If you’re a homeowner, paying off as much as you can afford during your 30s could help you to own your home sooner, while saving money on the cost of the loan.

If you borrowed, say, $600,000 at 3.5% interest, and paid the loan off over 25 years instead of 30, you could save over $68,815 on the overall cost. (This excludes any fees that may apply, and assumes interest rates remain the same over the life of the loan.)

With interest rates at current historic lows, now is a great time to shave extra dollars off your loan.

7. Boost your credit rating

A poor credit rating can affect your chances of being approved for a loan. Paying back old debts and making sure repayments are made on time are just two ways you can demonstrate to lenders you have turned a new leaf. Be wary of companies such as credit repair agencies who charge a fee to fix your credit rating, and consider doing the legwork yourself.

8. Put your best foot forward when seeking a loan

Some simple steps you can take to help present your best self to your lender of choice include:

  • Having all income and expense documents at hand (such as your payslip and regular bills)
  • Making sure you have repaid as much of your bad debts as possible
  • Reducing your credit card limits as much as possible
  • Being able to document a pattern of savings

Compare home loan rates for free with Canstar!

9. Consider setting investment goals

Your 30s can be a prime time to think about investing in riskier investment options, as you still have time on your side and will likely be less impacted by short-term volatility. This means you may be in a position to take on more risk that could result in higher returns over the long term.

If you decide to speak to a financial adviser for guidance on your investment choices, consider seeking one that is independent. It’s important to be aware many financial advisers are aligned with institutions.

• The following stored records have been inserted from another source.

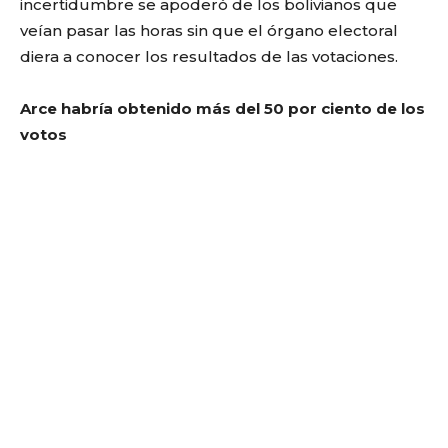
incertidumbre se apoderó de los bolivianos que
veían pasar las horas sin que el órgano electoral
diera a conocer los resultados de las votaciones.
Arce habría obtenido más del 50 por ciento de los
votos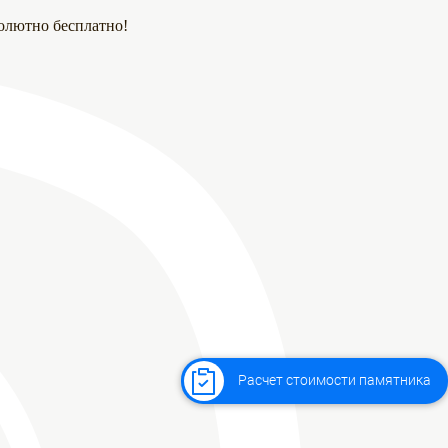
олютно бесплатно!
Расчет стоимости памятника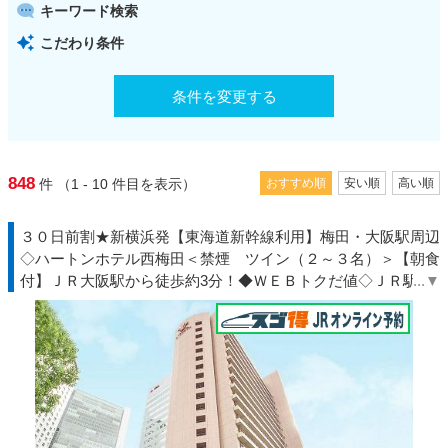
キーワード検索
こだわり条件
条件を変更する
848
件
（1 - 10
件目を表示）
おすすめ順
安い順
高い順
３０日前割★新横浜発【東海道新幹線利用】梅田・大阪駅周辺
◇ハートンホテル西梅田＜禁煙 ツイン（２～３名）＞【朝食
付】ＪＲ大阪駅から徒歩約3分！◆ＷＥＢトクだ値◇ＪＲ駅受
取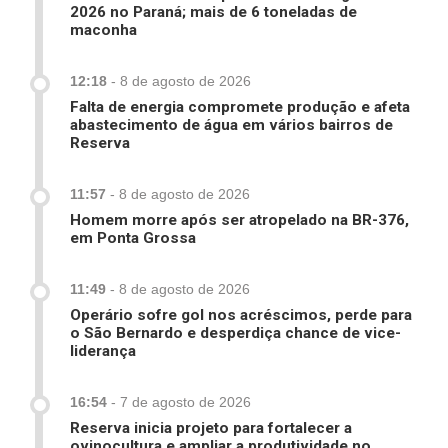
2026 no Paraná; mais de 6 toneladas de
maconha
12:18
-
8 de agosto de 2026
Falta de energia compromete produção e afeta
abastecimento de água em vários bairros de
Reserva
11:57
-
8 de agosto de 2026
Homem morre após ser atropelado na BR-376,
em Ponta Grossa
11:49
-
8 de agosto de 2026
Operário sofre gol nos acréscimos, perde para
o São Bernardo e desperdiça chance de vice-
liderança
16:54
-
7 de agosto de 2026
Reserva inicia projeto para fortalecer a
ovinocultura e ampliar a produtividade no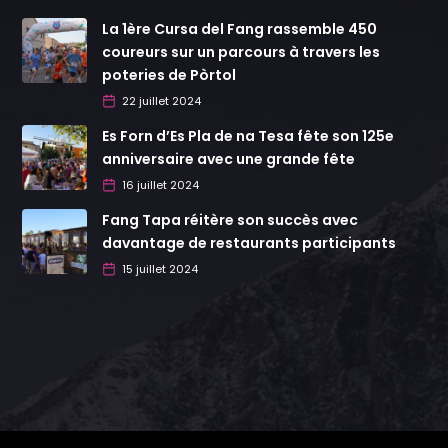
La 1ère Cursa del Fang rassemble 450
coureurs sur un parcours à travers les
poteries de Pòrtol
22 juillet 2024
Es Forn d’Es Pla de na Tesa fête son 125e
anniversaire avec une grande fête
16 juillet 2024
Fang Tapa réitère son succès avec
davantage de restaurants participants
15 juillet 2024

10. Protect yourself against loss

It’s important to make sure you are adequately insured as your assets grow, especially if you have dependants to look after. Despite what many think, life insurance is not just for older people. It can also be relevant for families with young children who may be at risk should an unexpected illness, injury or death occur. It may also be important to consider protecting your salary and assets if you experience a significant increase in wealth during this decade.

Are Premiums Everything When It Comes To Insurance?

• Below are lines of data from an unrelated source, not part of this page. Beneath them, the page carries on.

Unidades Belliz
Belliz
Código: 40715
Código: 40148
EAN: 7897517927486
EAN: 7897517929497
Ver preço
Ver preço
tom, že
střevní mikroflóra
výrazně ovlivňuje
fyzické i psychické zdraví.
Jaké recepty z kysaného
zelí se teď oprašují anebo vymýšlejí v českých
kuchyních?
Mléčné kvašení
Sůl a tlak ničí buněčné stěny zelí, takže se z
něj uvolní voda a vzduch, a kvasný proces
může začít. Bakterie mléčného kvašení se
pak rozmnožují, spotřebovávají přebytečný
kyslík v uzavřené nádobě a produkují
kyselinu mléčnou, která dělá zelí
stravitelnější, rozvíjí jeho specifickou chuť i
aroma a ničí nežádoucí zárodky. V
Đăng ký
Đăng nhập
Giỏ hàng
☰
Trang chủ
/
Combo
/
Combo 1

11. Shop around for insurance

It’s important to compare home and contents, health and car policies each year before you renew. If you don’t, you could be hit with the lazy tax. Regularly comparing your options can help you save thousands and ensure you are getting the most bang for your buck. 

12. Increase your emergency fund

It’s wise to have an emergency fund in case you are hit with some unexpected expenses. How much is enough? This will depend on your weekly expenses, as well as the number of dependants you support.

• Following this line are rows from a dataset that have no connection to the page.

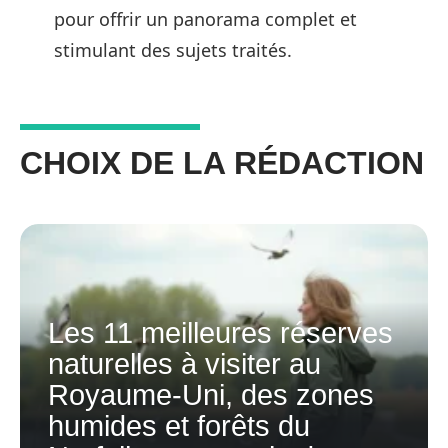
pour offrir un panorama complet et
stimulant des sujets traités.
CHOIX DE LA RÉDACTION
Les 11 meilleures réserves
naturelles à visiter au
Royaume-Uni, des zones
humides et forêts du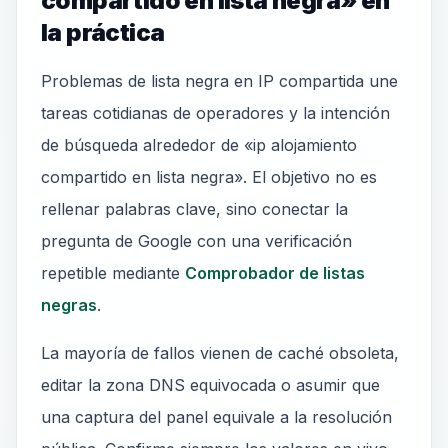
compartido en lista negra» en
la práctica
Problemas de lista negra en IP compartida une
tareas cotidianas de operadores y la intención
de búsqueda alrededor de «ip alojamiento
compartido en lista negra». El objetivo no es
rellenar palabras clave, sino conectar la
pregunta de Google con una verificación
repetible mediante
Comprobador de listas
negras
.
La mayoría de fallos vienen de caché obsoleta,
editar la zona DNS equivocada o asumir que
una captura del panel equivale a la resolución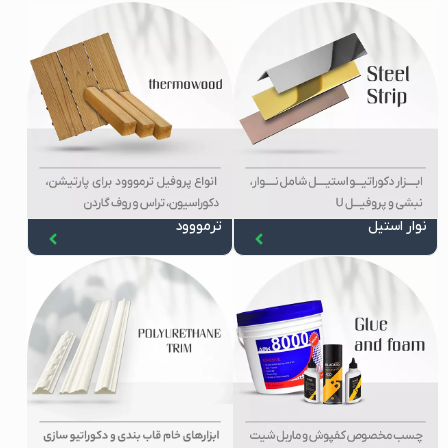
نوار استیل
ترمووود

It’s a good idea to consider having two emergency funds – one for minor incidents, such as the fridge breaking, and another for more serious events, such as serious injury or illness.

13. Get your will in order

Contrary to popular belief, planning for your death isn’t regarded as morbid. It is sensible, and an important consideration once you enter your fourth decade. In fact, death is the only certainty in life, so it makes sense to clearly document how you would like your wealth distributed. The fact is that if you die without a valid will, your assets may not be distributed as you had hoped. 

14. Embrace DIY

Skilling up around the house could potentially save you thousands on maintenance, cleaning and repair costs. Granted, this doesn’t play to some people’s strengths. However, given you don’t have to be a tradesperson to take on basic jobs, such as painting the odd wall or cleaning out your gutters, flexing your DIY muscles can pay off.

DIY painting of your house

15. Don’t try to keep up with the Joneses

It can be tempting to live large by trying to keep up when others around you are spending big on houses or holidays. However, this is rarely wise. Be especially careful of overspending on your house or car, and make sure you don’t accumulate more liabilities than you can afford. It’s also important to avoid falling into the trap of overspending as you earn more.